Angelina Gualdoni, Ballast, 2013; Oil and acrylic on canvas; 38" x 36"

At Asya Geisberg Gallery, Angelina Gualdoni, one of the founders of the influential Ridgewood gallery Regina Rex, reflects the polyglot practice we see in much painting today, moving from realism to abstraction and back again.5 A decade ago, Gualdoni was painting highly realistic scenes of decaying modernist architecture, inspired by Brasilia and elsewhere. Then the abstract components of these paintings overtook her compositions, which became all-over stains. Now, with her latest exhibition, she settles somewhere in the middle, which is a mélange of still-lifes and paint-pours. While I admire the uncertainty and adventurousness of these motions, what results in the latest work is a visual betwixt-and-betweenness, with aggressive compositions of color and light that nevertheless seem overwrought. Looking over the totality of her work, I get the sense Gualdoni is more at ease working in figurative space than on the picture plane, and she is certainly better at it. So when combined together in the same painting, the depth wins out, pulling us down into the work right past the pours. Her collages, which I’ve observed online, appear to balance better, with images floating more solidly on the surface.


Mel Kendrick, Double Water Drawing, 2013; cast paper with carbon black pigment; 80 x 60 in, 203.2 x 152.4 cm

A final word about “Mel Kendrick: Water Drawings” now at David Nolan.6 I reported on these creations last month in my chronicle of the Miami fairs, where David Nolan first brought them to market at Art Basel. Like everything Kendrick touches, they are created through an intense internal logic that at first seems fully laid out but becomes more mysterious the more you observe. Like his sculptures made of positive and negative volumes, the “water drawings” are created through positive and negative molds, with shapes from a machine-age boneyard that Kendrick arranges flat before slopping on the paper pulp and squeezing out the water under pressure. The resulting “drawing” is itself a negative of the molds and exists in relief on the paper surface, which Kendrick also highlights with graphite. Now at Nolan, where several of these sheets are arrayed in the main gallery, we can see the evolution of the process. By increasing the complexity of the molds and lowering the contrast of the graphite, shapes not only sit on one another but thread together in a visual play, which was only enhanced as I walked around them and took in the surfaces undulating in relief. As with his sculptures, Kendrick knows he’s on to something. He may not know what just yet, but he knows it’s great.

1 “Sideshow Nation II: At the Alamo” opened at Sideshow Gallery, Brooklyn, on January 4 and remains on view through March 3, 2014; “Paperazzi III” opened at Janet Kurnatowski Gallery, Brooklyn, on January 17 and remains on view through February 15, 2014.
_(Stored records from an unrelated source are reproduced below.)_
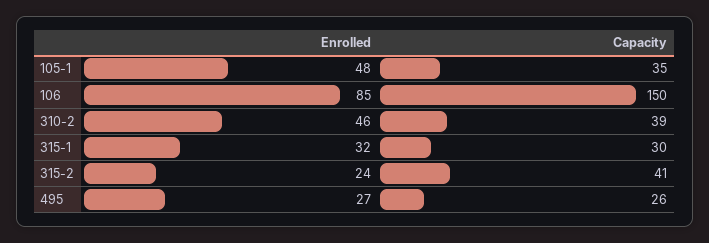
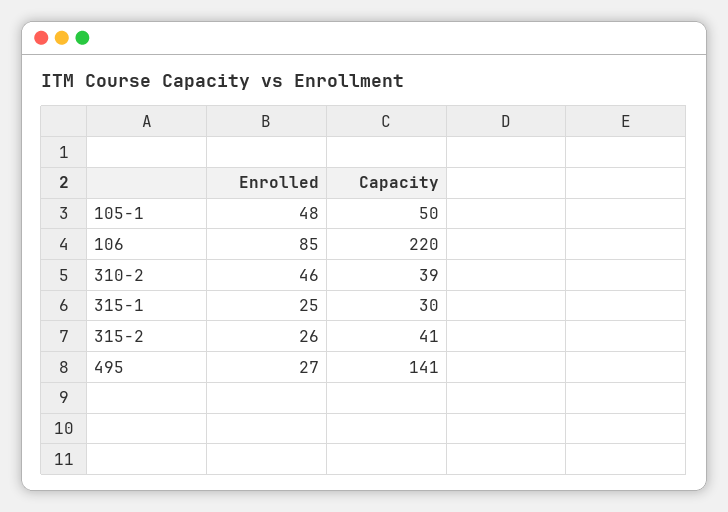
Capacity, 105-1: 35 -> 50
Capacity, 106: 150 -> 220
Enrolled, 315-1: 32 -> 25
Enrolled, 315-2: 24 -> 26
Capacity, 495: 26 -> 141

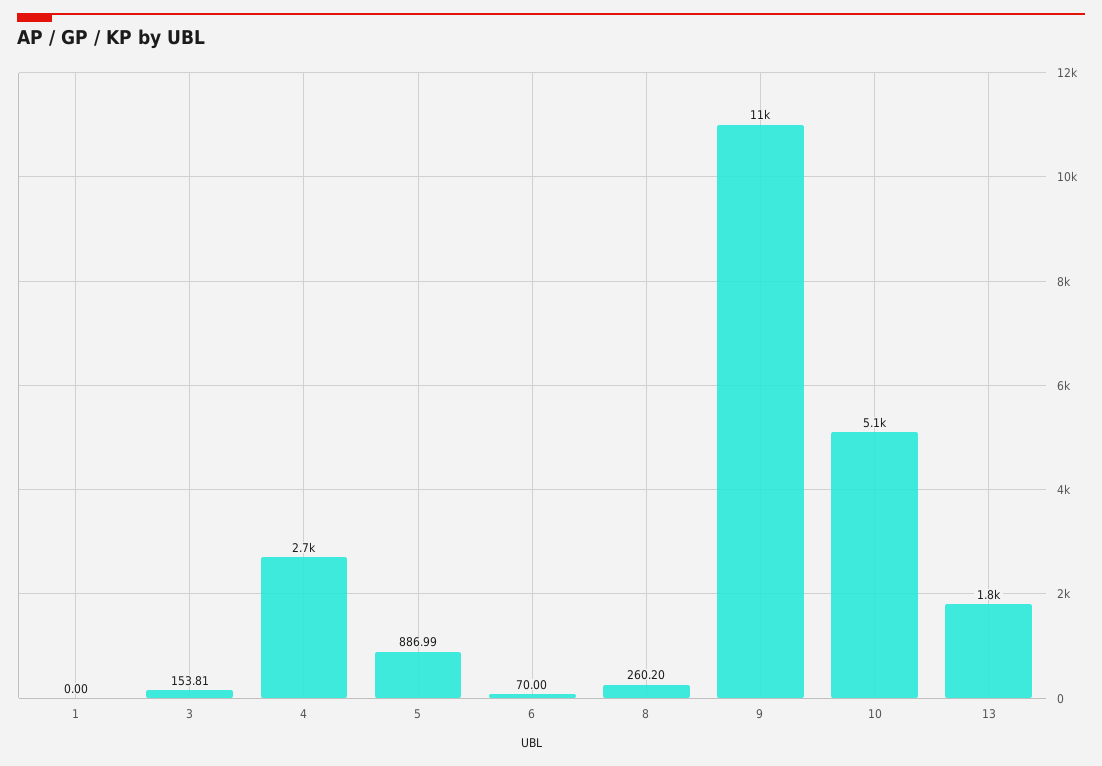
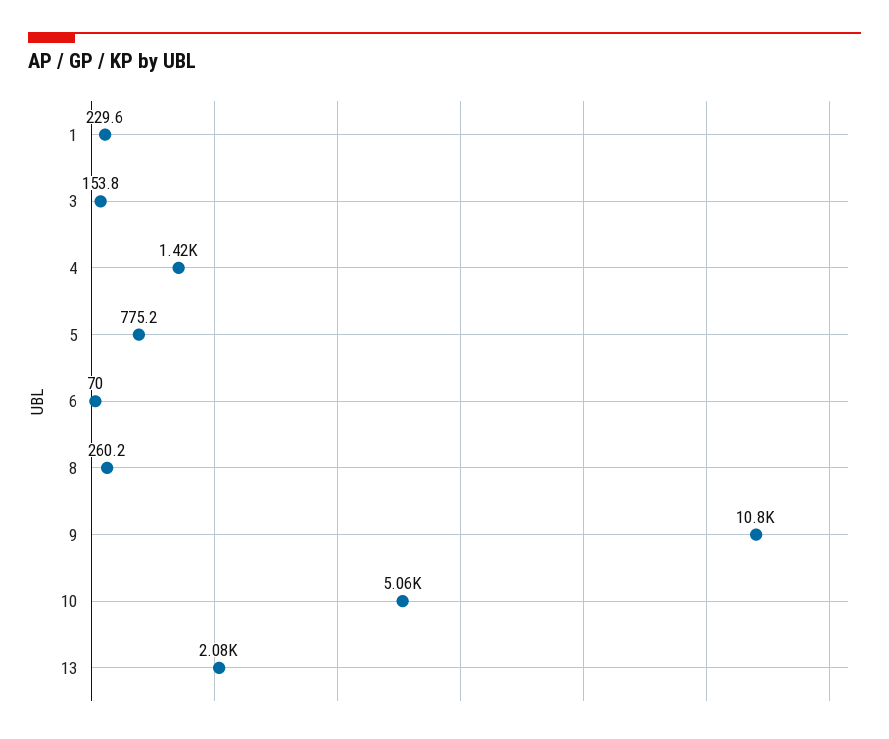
1: 0 -> 229.6
4: 2700 -> 1420
5: 886.99 -> 775.2
13: 1800 -> 2080

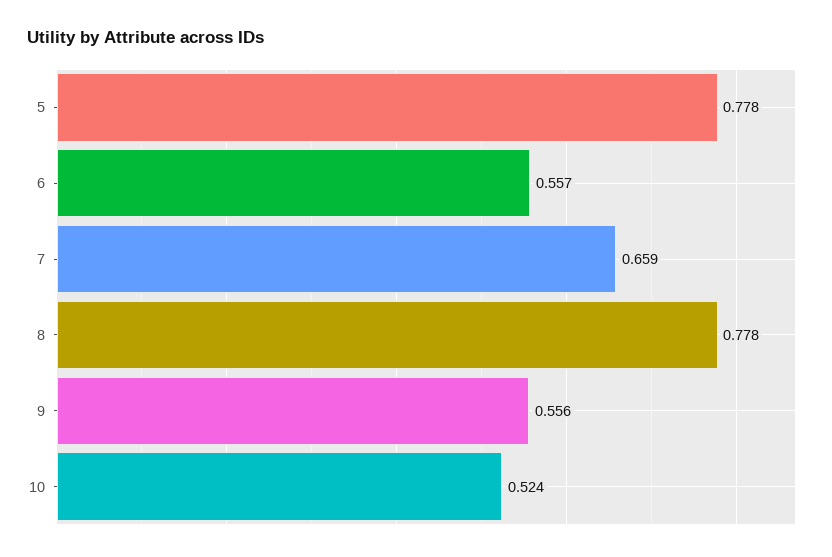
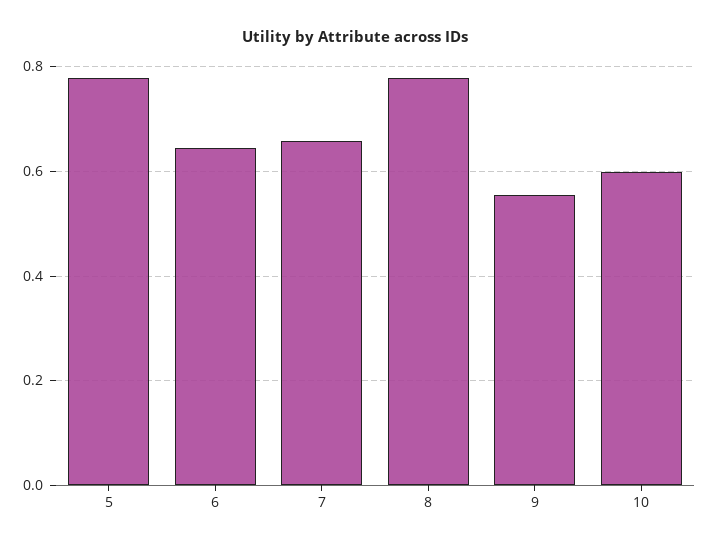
6: 0.557 -> 0.64
10: 0.524 -> 0.6

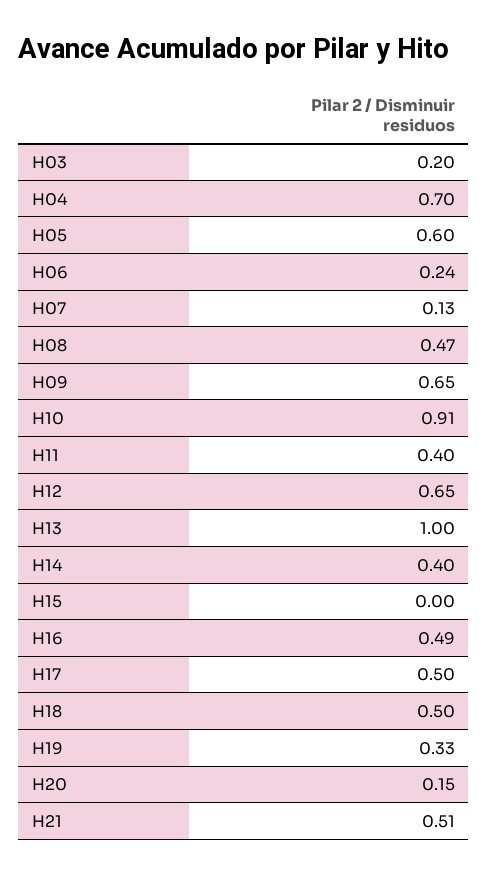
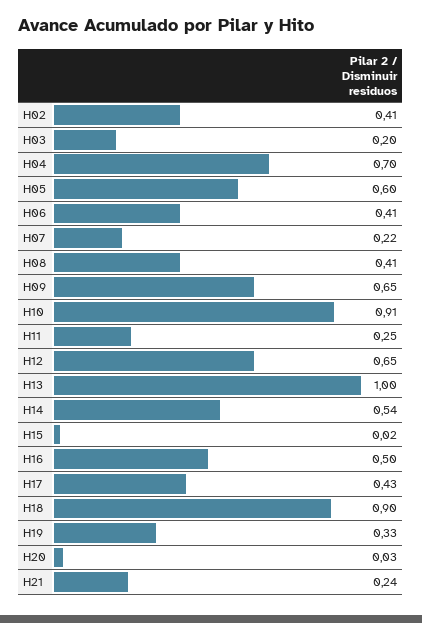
H06: 0.24 -> 0.41
H07: 0.13 -> 0.22
H08: 0.47 -> 0.41
H11: 0.4 -> 0.25
H14: 0.4 -> 0.54
H15: 0 -> 0.02
H16: 0.49 -> 0.5
H17: 0.5 -> 0.43
H18: 0.5 -> 0.9
H20: 0.15 -> 0.03
H21: 0.51 -> 0.24
H02: none -> 0.41

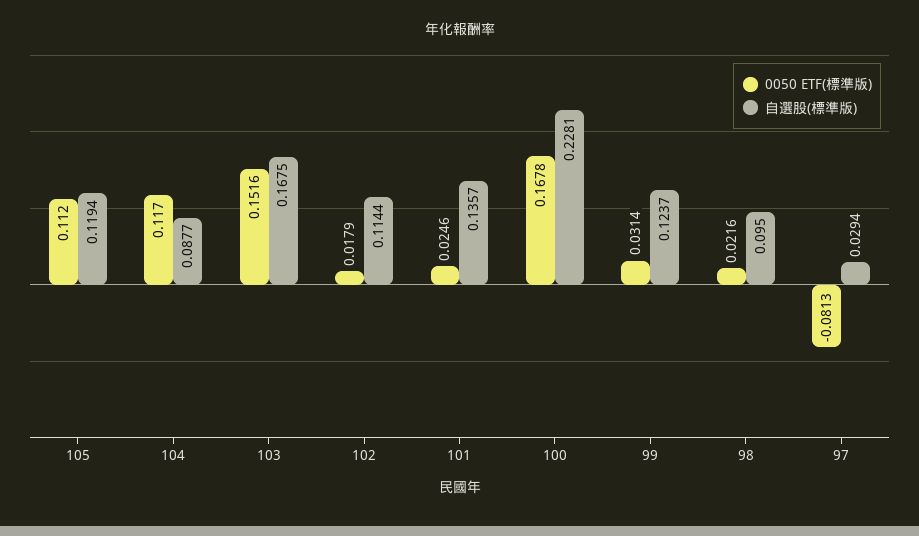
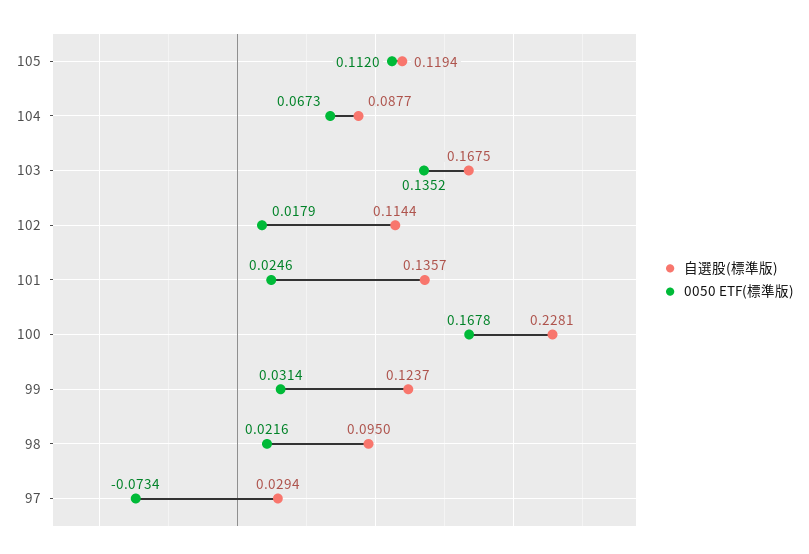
0050 ETF(標準版), 104: 0.117 -> 0.0673
0050 ETF(標準版), 103: 0.1516 -> 0.1352
0050 ETF(標準版), 97: -0.0813 -> -0.0734

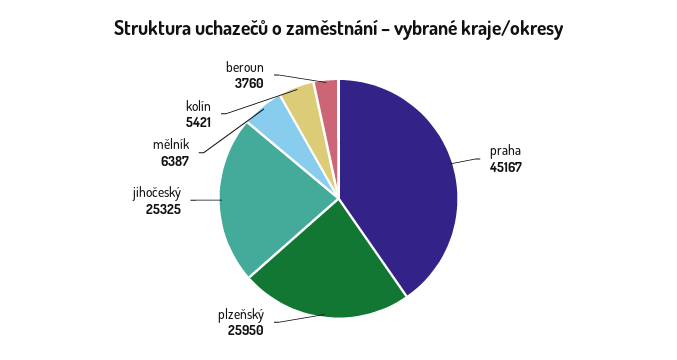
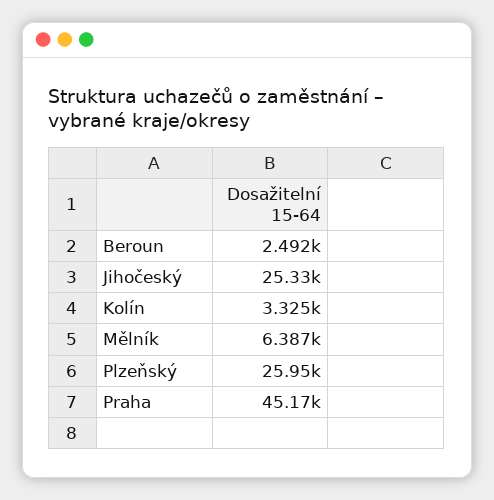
kolín: 5421 -> 3325
beroun: 3760 -> 2492

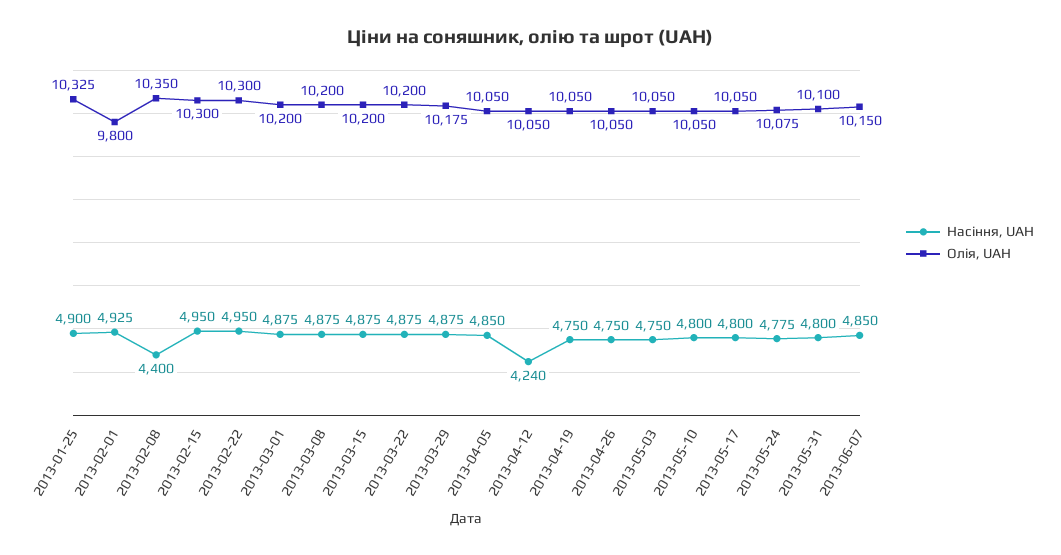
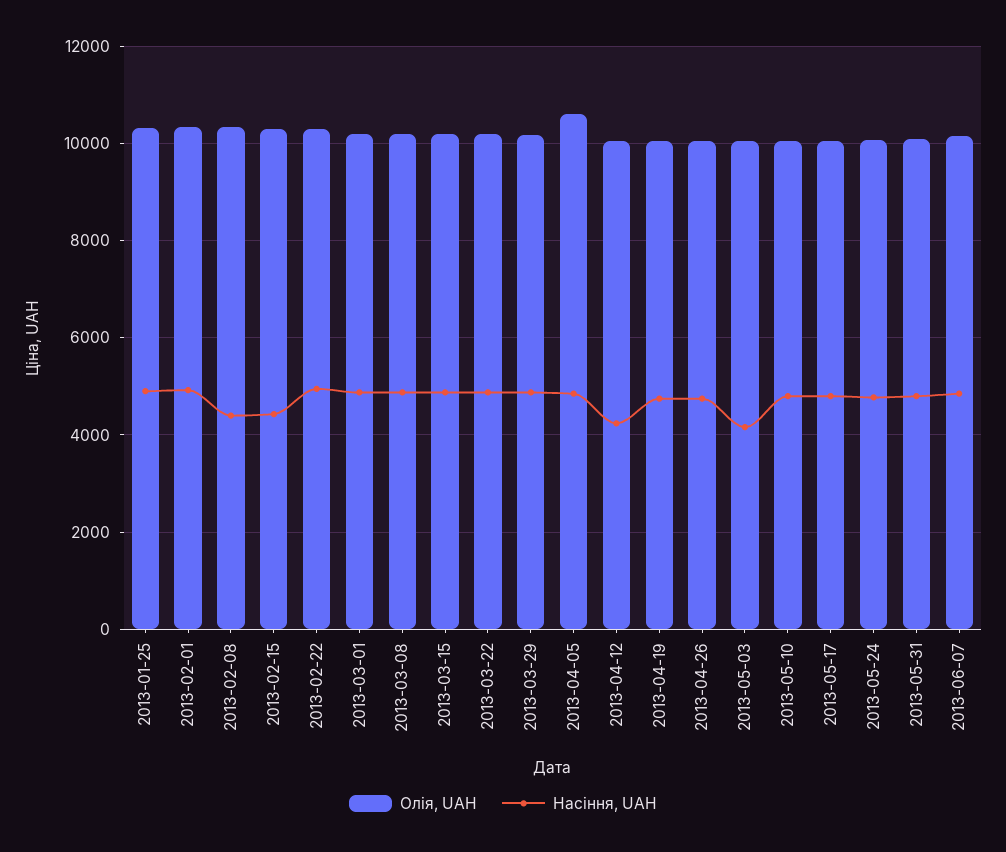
Олія, UAH, 2013-02-01: 9800 -> 10400
Насіння, UAH, 2013-02-15: 4950 -> 4400
Олія, UAH, 2013-04-05: 10050 -> 10600
Насіння, UAH, 2013-05-03: 4750 -> 4200

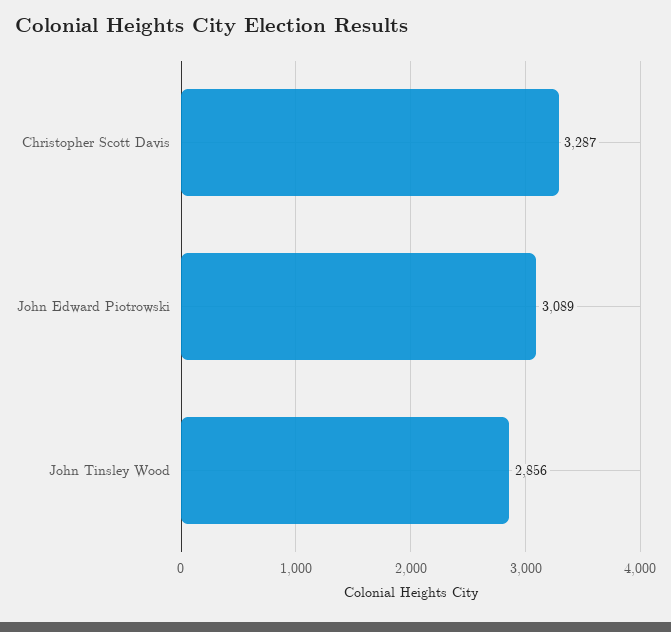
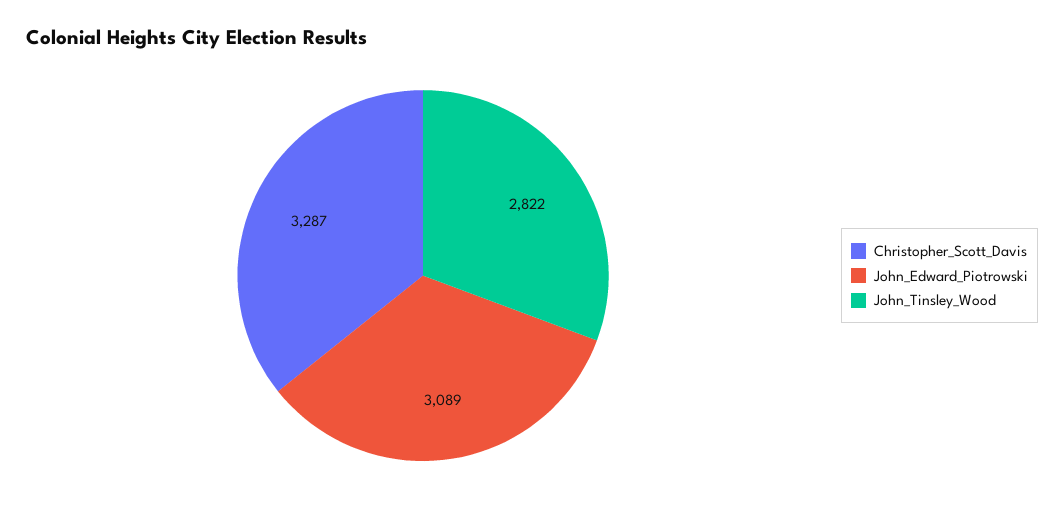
John Tinsley Wood: 2856 -> 2822

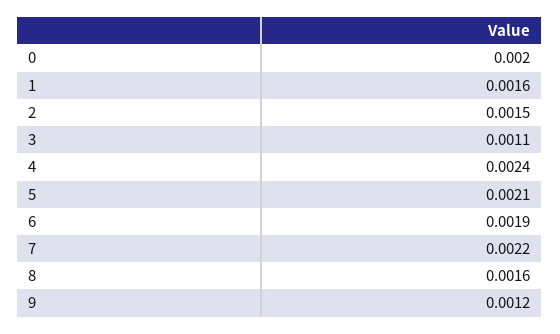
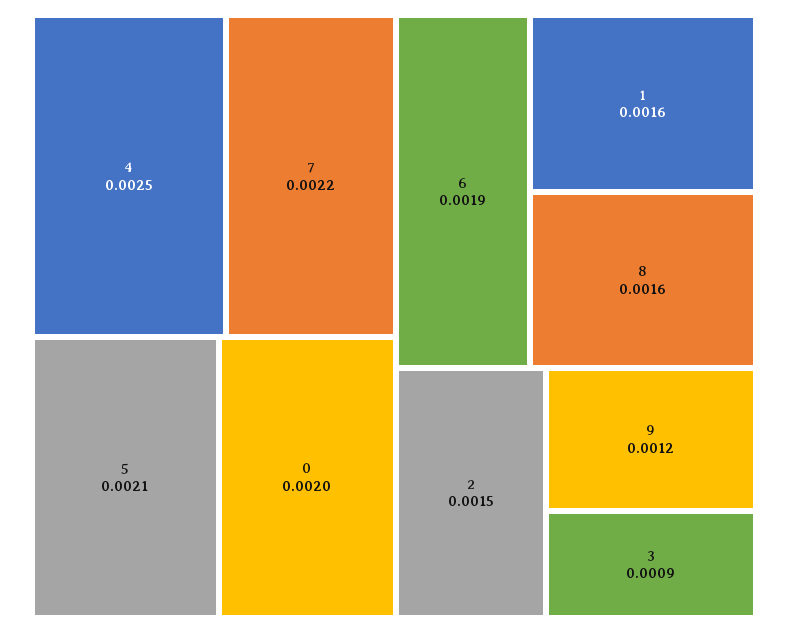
3: 0.0011 -> 0.0009
4: 0.0024 -> 0.0025

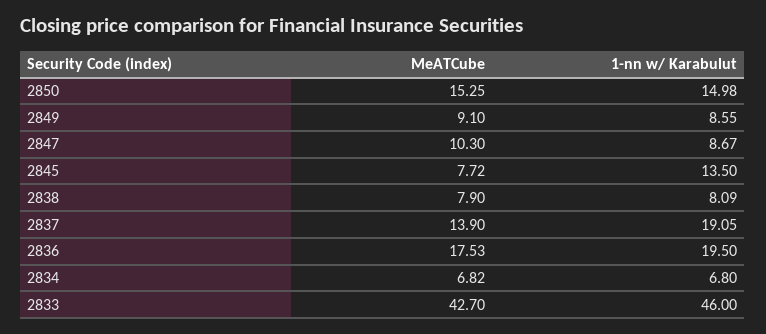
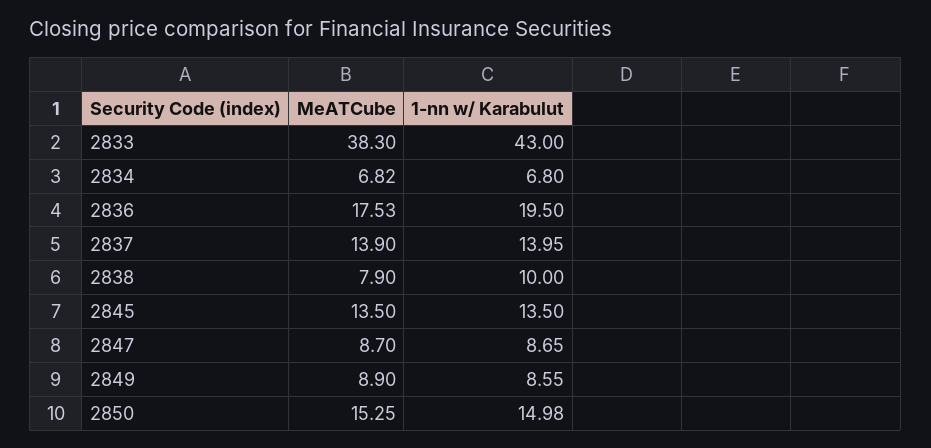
MeATCube, 2849: 9.1 -> 8.9
MeATCube, 2847: 10.3 -> 8.7
1-nn w/ Karabulut, 2847: 8.67 -> 8.65
MeATCube, 2845: 7.72 -> 13.5
1-nn w/ Karabulut, 2838: 8.09 -> 10
1-nn w/ Karabulut, 2837: 19.05 -> 13.95
MeATCube, 2833: 42.7 -> 38.3
1-nn w/ Karabulut, 2833: 46 -> 43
2 “Clouds, organized by Adam Simon” was on view at Lesley Heller Workspace, New York, from December 15, 2013 through January 26, 2014.

3 “Eight Painters” opened at Kathryn Markel Fine Arts, New York, on January 4 and remains on view through February 1, 2014.

4 “Lori Ellison” opened at McKenzie Fine Art, New York, on January 10 and remains on view through February 16, 2014.

5 “Angelina Gualdoni: Held in Place, Light in Hand” opened at Asya Geisberg Gallery, New York, on January 9 and remains on view through February 15, 2014.

6 “Mel Kendrick: Water Drawings” opened at David Nolan Gallery, New York, on January 16 and remains on view through March 1, 2014.